2. Neurological conditioning and cognitive conditioning.
3. Classical conditioning and operant conditioning.
4. Trained conditioning and planned conditioning.
15. Social service programs can be categorized in three ways. All of the following are valid categories of social service programs EXCEPT:
1. Exceptional eligibility programs.
2. Means tested programs.
3. Universal programs.
4. Selective eligibility programs.
16. A social worker is to meet with a 20-year-old male college student who was referred for evaluation by his family. They note that over the last several months he has increasingly avoided contact and/or talking with family members and friends, that he often seems intensely preoccupied, and that his hygiene and grooming have become very poor. In talking with him, the social worker notes that he seems very guarded, that his affect is virtually expressionless, and that he resists talking. When the social worker is able to coax him to speak, his speech is very tangential, easily derailed, and even incoherent at times. He and his family both deny substance abuse. The MOST likely diagnosis would be:
1. Major depression with psychotic features.
3. Bipolar disorder.
4. Somatization disorder.
17. Certain exceptions to confidentiality exist. These include: 1) mandated reporting issues; 2) subpoenas or other court orders; 3) treatment continuity (cross-coverage by other agency staff); and all but one of the following:
1. Disclosures for insurance coverage purposes.

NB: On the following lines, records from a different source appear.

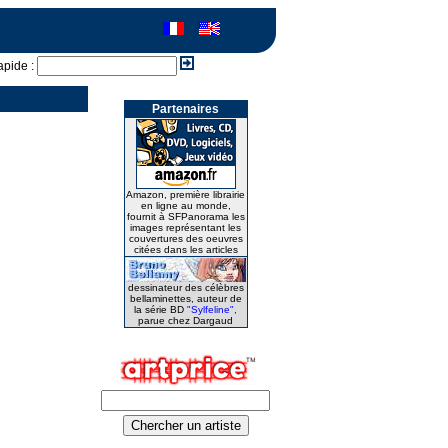
apide :
Partenaires
Amazon, première librairie
en ligne au monde,
fournit à SFPanorama les
images représentant les
couvertures des oeuvres
citées dans les articles
dessinateur des célèbres
bellaminettes, auteur de
la série BD
"Sylfeline",
parue chez Dargaud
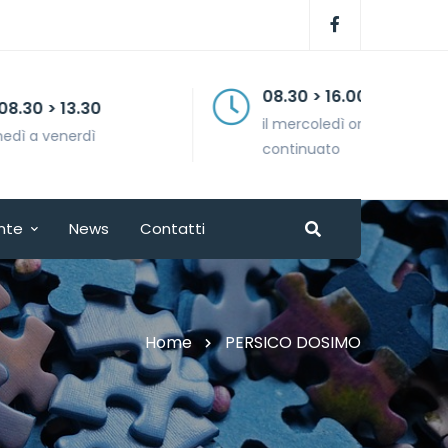
08.30 > 16.00
il mercoledì orario
continuato
nte
News
Contatti
Home
PERSICO DOSIMO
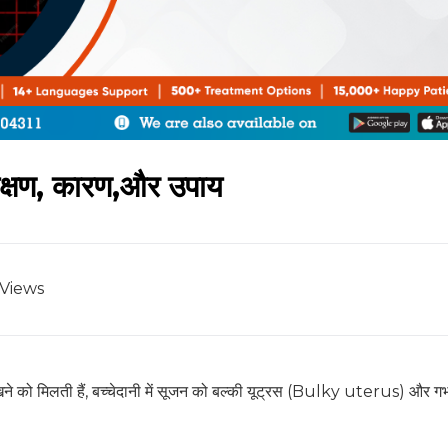
 लक्षण, कारण,और उपाय
Views
ेखने को मिलती हैं, बच्चेदानी में सूजन को बल्की यूट्रस (Bulky uterus) और गर्भ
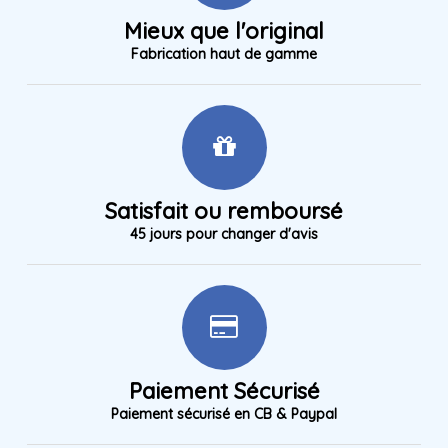
Mieux que l'original
Fabrication haut de gamme
Satisfait ou remboursé
45 jours pour changer d'avis
Paiement Sécurisé
Paiement sécurisé en CB & Paypal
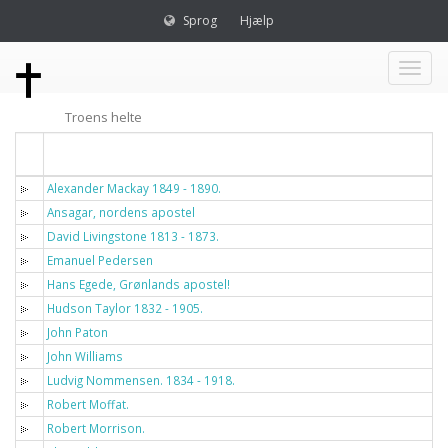
Sprog
Hjælp
Toggl
Troens helte
naviga
Titel
Alexander Mackay 1849 - 1890.
Ansagar, nordens apostel
David Livingstone 1813 - 1873.
Emanuel Pedersen
Hans Egede, Grønlands apostel!
Hudson Taylor 1832 - 1905.
John Paton
John Williams
Ludvig Nommensen. 1834 - 1918.
Robert Moffat.
Robert Morrison.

2. Disclosures at a client’s written request.
3. Disclosures to an employer providing insurance coverage.
4. Disclosures regarding a child (e.g., mandated reporting, violations of the law, etc).
18. Identify the four steps (in order) that Albert Bandura formulated to operationalize Social Learning Theory:
1. Attention, retention, reproduction, motivation.
2. Attention, motivation, retention, reproduction.
3. Motivation, retention, reproduction, attention.
4. Reproduction, motivation, attention, retention.
19. A social worker meets with a client and when exploring his concerns, he begins to divulge important personal information about his marital situation. At one point he seems to be having difficulty finding adequate words to express his emotions, fears, and concerns. After two or three efforts to express a particularly sensitive issue, he seems unable to find the words to continue and a long pause ensues. At this juncture the social worker should:
1. Attempt to further the discussion by suggesting what he might have been trying to say.
2. Press the client to continue so as not to lose the momentum of the conversation.
3. Discuss with him the difficulty he is experiencing, and encourage him to take more time.
4. Ignore the pause and remain quiet no matter how long it takes.
20. A social worker meets with a client concerned about an abusive relationship with her boyfriend. She acknowledges that he has been verbally abusive, including put-downs, name-calling, and frequent angry outbursts. Both family members and friends have encouraged her to terminate the relationship, but she struggles with strong feelings of affection and attraction for him. The social worker’s FIRST step should be to:
1. Offer reading material on abusive relationships.
2. Confront the client with the reality of the abuse.
3. Explore the client’s other relationships, past and present.
4. Acknowledge the strong ambivalent feelings she is feeling.